The general procedure to design data management and analysis in artwork diagnostics can be summarized in the steps in Fig. 1. In the first phase, imaging systems are used for exploring a large area or the entire area of the artwork. If the acquired images are distorted, it is preferable to perform the correction of the distortion before proceeding with the following steps. In the second phase, the conservation scientist performs a first analysis of the data and plans together with conservators and art historians further investigations based on using, for example, single-spot systems as portable X-ray fluorescence (XRF), FT-IR, and Raman spectrometers. During the acquisition, the position of the measurements performed with the single-spot technique is recorded and eventually mapped to the imaging data. At this stage, the heterogeneous data collected from imaging and single-spot techniques can be fused in a single dataset. Based on the position of the referenced single-spot measurement and on the estimated sampling area of the single-spot technique (Fig. 2), the software extracts the pixels of the imaging technique enclosed in the boundary of the spot and computes the average of the pixel values belonging to the same multispectral channel. The result is a data matrix p x n, where p indicates the number of rows representing the observations, equal to the number of spots collected, and n indicates the columns containing the values of each single-spot analysis and the respective averaged multispectral imaging values. In the last phase, the final data matrix can be analyzed using multivariate analysis. In this method, we propose principal component analysis (PCA) for extracting meaningful information from the data fusion process and validating the procedure.

Fig. 1

A diagram illustrating the steps of the method.

Fig. 2

Illustration of sampling area and associated experimental surface for the single-spot analysis. In the application shown, the side of the outlined internal square is approximately 3 mm; the sampling area is typical of XRF handheld spectrometers.
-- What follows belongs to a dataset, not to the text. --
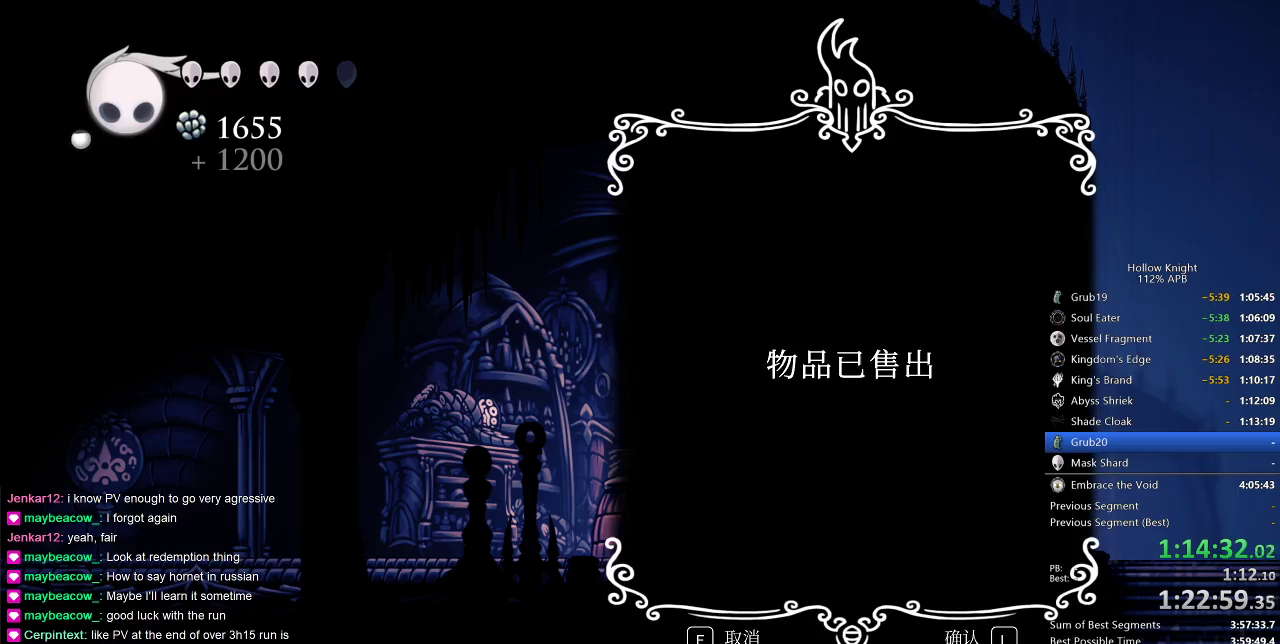
{"keys": ["jump", "nail"], "events": [[33, "heal", "up"], [100, "jump", "up"], [133, "jump", "down"], [183, "jump", "up"], [233, "jump", "down"], [317, "jump", "up"], [383, "jump", "down"], [483, "nail", "down"]]}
A diagram illustrating the steps of the method. Illustration of sampling area and associated experimental surface for the single-spot analysis. In the application shown, the side of the outlined internal square is approximately 3 mm; the sampling area is typical of XRF handheld spectrometers.

Software needed

The general procedure described in the previous section has been implemented by taking advantage of available free and open-source tools and the developed code is made available as a Python module, that we called SPOLVERRO. For implementing the software we used Python 3.6 programming language, together with third-party open-source scientific libraries to make the workflow automated and more reproducible. The Python Shapefile Library (PyShp v.2.1) is used for reading the shapefile vector data format, while raster data (i.e. imaging data) are processed using the Rasterio library (v. 0.10) [8], which is based on the Geospatial Data Abstraction Library (GDAL) [9] by the Open Source Geospatial Foundation. For the analysis of the data we used the NumPy and the SciPy library, together with the scikit-learn library [10] for computing the PCA. The Matplotlib library [11] is used for plotting the outputs. Regarding the alternative implementation of the method based on GIS software, we choose QGIS (version 2.16 Nødebo or greater), a free and open-source multiplatform software with a wide community of users able to provide support. QGIS can be used for performing the first four steps of the procedure (Fig. 3).

Fig. 3

A screenshot of a QGIS project, where XRF measurements are mapped to multiple raster images over a large mural painting by Veronese (Venice, San Sebastiano church).

Hardware needed: imaging and single-spot instruments

To apply the method it is needed at least one imaging technique and one single-spot technique for performing the measurements. The method presented is more effective when multispectral or hyperspectral imaging systems are combined with portable or handheld spectrometers, as shown. However, the method can in principle be applied also with systems that record a limited number of bands or variables. The method, as reported here, assumes that the imaging technique has a spatial resolution equal or higher than the single-spot technique. However, it can be applied also with imaging techniques with lower spatial resolution assuming a certain homogeneity of the artwork material.

Step 1 – acquisition and correction of the imaging data

The first step consists in acquiring the imaging data. It is preferable to correct any distortion of the images to ensure a correct referencing of the acquisitions collected using the single-spot techniques. The distortions can be corrected using specific software, otherwise, if ortho-photos are available as ground truth, the images can be registered manually using control points and the “Georeferencer Plugin” of the QGIS software. If the imaging systems output the images in a format not readable by QGIS, the GDAL drivers can be used for converting the multispectral or hyperspectral image stack to a suitable format e.g. geoTIFF or .lan. If we assign a projection when importing the data in GIS, we must be sure to use a planar projection e.g. EPSG: 32632 and not to select ellipsoidal measurements.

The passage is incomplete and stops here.